I think that is kind of common in the earth and geosciences disciplines and is why I appreciate the Azimuth — as the understanding always seems to come first here.

7. James Griffin says:

Interesting discussions. I’d just like to make three points:
1) It’s sort of obvious but I only just noticed that if you integrate u around the circle then you get a conserved quantity (w.r.t. time). Both the physical and geodesic interpretations are quite natural.

2) If you make sure that the above integral is zero then a step function describes a periodic geodesic (just integrate by hand starting at the identity, or constant map). Having said that I haven’t done this rigorously, I could be mistaken.

2) One could try to do the differential geometry of a function which takes multiple values (multiple ‘particles’ with differing velocities) by replacing $Diff(S^1)$ with a category of spans. When composing one has to be careful taking the pullbacks (I think it’s possible to keep our pullbacks being closed 1-manifolds if not a single circle). The Lie algebra looks like the tensor product of two copies of the Lie algebra above, however there is an issue with the invariant metric, because it isn’t both left and right invariant I think you have to change the Lie algebra slightly. You also need to change the metric a little and make sure that everything you do is invariant with respect to a diagonal copy of $Diff(S^1)$ which corresponds to equivalence of spans, or reparametrisation of our curve.

Having said all this I’m not convinced that what you get behaves nicely. I’ve so far failed to fill in all the details.

8. nick says:

A few more observations:

It seems clear that there will be a Hamiltonian structure associated with the geodesics of the manifold, since these flow lines are inherently minimizing a quantity.

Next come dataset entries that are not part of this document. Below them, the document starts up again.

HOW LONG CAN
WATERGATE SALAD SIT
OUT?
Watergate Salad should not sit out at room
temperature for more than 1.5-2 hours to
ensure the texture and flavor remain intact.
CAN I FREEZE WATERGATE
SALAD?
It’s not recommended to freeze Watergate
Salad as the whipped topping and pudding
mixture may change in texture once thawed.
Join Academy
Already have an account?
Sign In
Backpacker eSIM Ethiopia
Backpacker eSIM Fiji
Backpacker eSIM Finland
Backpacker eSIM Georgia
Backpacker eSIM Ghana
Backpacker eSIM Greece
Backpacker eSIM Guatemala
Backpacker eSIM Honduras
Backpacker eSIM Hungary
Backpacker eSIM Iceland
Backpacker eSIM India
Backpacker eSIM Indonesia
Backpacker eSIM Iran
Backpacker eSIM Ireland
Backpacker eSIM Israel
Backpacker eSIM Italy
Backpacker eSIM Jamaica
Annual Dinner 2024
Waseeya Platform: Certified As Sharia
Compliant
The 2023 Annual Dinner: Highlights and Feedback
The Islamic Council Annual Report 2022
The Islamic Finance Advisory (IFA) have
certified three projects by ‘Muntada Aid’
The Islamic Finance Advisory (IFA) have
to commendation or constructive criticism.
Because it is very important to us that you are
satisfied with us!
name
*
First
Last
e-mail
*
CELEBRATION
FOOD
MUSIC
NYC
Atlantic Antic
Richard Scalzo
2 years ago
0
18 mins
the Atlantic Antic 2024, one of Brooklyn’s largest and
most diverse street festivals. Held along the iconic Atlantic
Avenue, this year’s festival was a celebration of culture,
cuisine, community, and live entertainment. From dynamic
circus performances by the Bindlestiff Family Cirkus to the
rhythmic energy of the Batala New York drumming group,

From these will we be able to deduce relevant conservation laws of the fluid? Also, I would expect the Hamiltonian structure to yield additional information about the dynamic equations of the geodesics, but precisely what I’m unsure of.

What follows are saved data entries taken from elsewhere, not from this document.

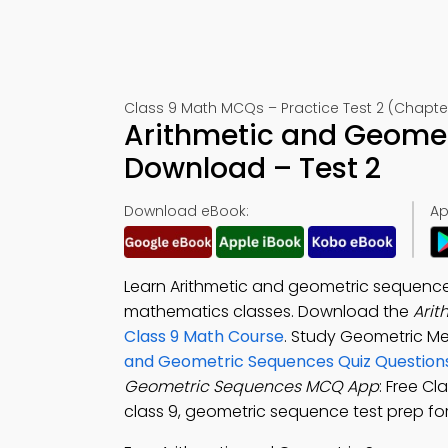
Class 9 Math MCQs – Practice Test 2 (Chapte
Arithmetic and Geome
Download – Test 2
Download eBook:
Ap
Learn Arithmetic and geometric sequences
mathematics classes. Download the
Ari
Class 9 Math Course
. Study Geometric M
and Geometric Sequences Quiz Question
Geometric Sequences MCQ App
: Free C
class 9, geometric sequence test prep f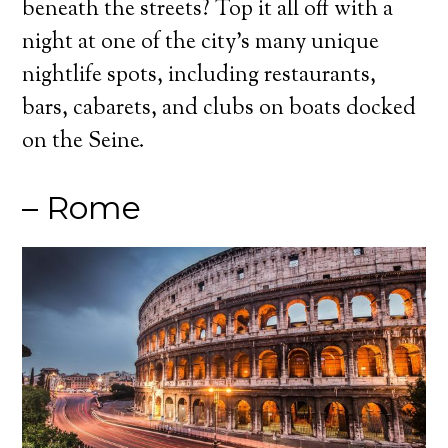
beneath the streets? Top it all off with a
night at one of the city’s many unique
nightlife spots, including restaurants,
bars, cabarets, and clubs on boats docked
on the Seine.
– Rome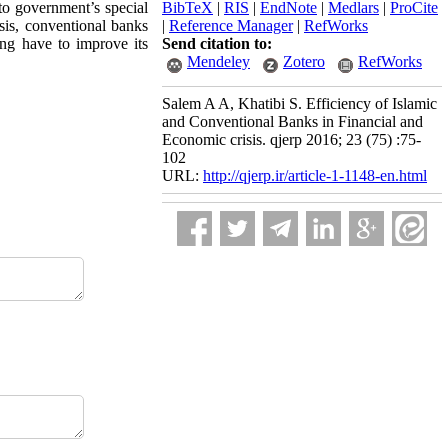
to government’s special
BibTeX
|
RIS
|
EndNote
|
Medlars
|
ProCite
isis, conventional banks
|
Reference Manager
|
RefWorks
ing have to improve its
Send citation to:
Mendeley
Zotero
RefWorks
Salem A A, Khatibi S. Efficiency of Islamic
and Conventional Banks in Financial and
Economic crisis. qjerp 2016; 23 (75) :75-
102
URL:
http://qjerp.ir/article-1-1148-en.html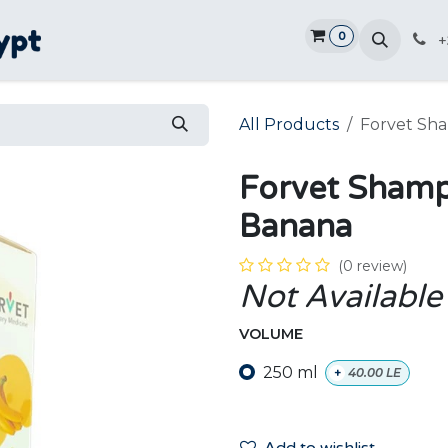
0
Home
Shop
Promotions
Ve
+
All Products
Forvet Sh
Forvet Shamp
Banana
(0 review)
Not Available
VOLUME
250 ml
+
40.00
LE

Since speculation gets us nowhere, I’ll start to scour the internet for relevant resources.

9. Tim van Beek says:

Thanks for the input, I will have a look at it. I wrote a stub on the Azimuth Projekt, analytical hydrodynamics, with three references to textbooks that I use to fill me in. All three of them seem to be quite useful to me, and you can find some answers to your questions there.

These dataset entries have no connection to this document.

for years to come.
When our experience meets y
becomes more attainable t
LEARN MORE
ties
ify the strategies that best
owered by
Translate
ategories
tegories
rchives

10. […] Last time in this series, we set the stage by explaining infinite dimensional manifolds. Then we looked at a simple example: the inviscid Burgers equation. We saw this was the equation for geodesics in the diffeomorphism group of the circle. […]

11. pedro says:

Hello,

I’m quite puzzled by the burgers equation… If we dealing with this group can we identify the $g_{t}(x) = e^{ix}$ then the eulerian velocity $v = \dot{g} g^{-1} = i$ so the velocity is only imaginary?

• John Baez says:

I don’t know where you’re getting that $i$ in your $e^{ix}$. There are no complex numbers in Tim’s post or in the Burgers equation. Physicists doing quantum mechanics like to insert $i$ in the definition of Lie algebras, so that group elements look like $e^{ix}$ where $x$ is a Lie algebra element. But mathematicians know this is unnecessary, and in contexts like the Burgers equation this it would be very confusing. If $x$ is a vector field on a compact manifold, we can exponentiate it and get a diffeomorphism $e^{x}.$

12. pedro says:

Hello,

I’m quite puzzled by the burgers equation… If we dealing with this group can we identify the $g_{t}(x) = e^{ix}$ then the eulerian velocity $v = \dot{g} g^{-1} = i$ so the velocity is only imaginary?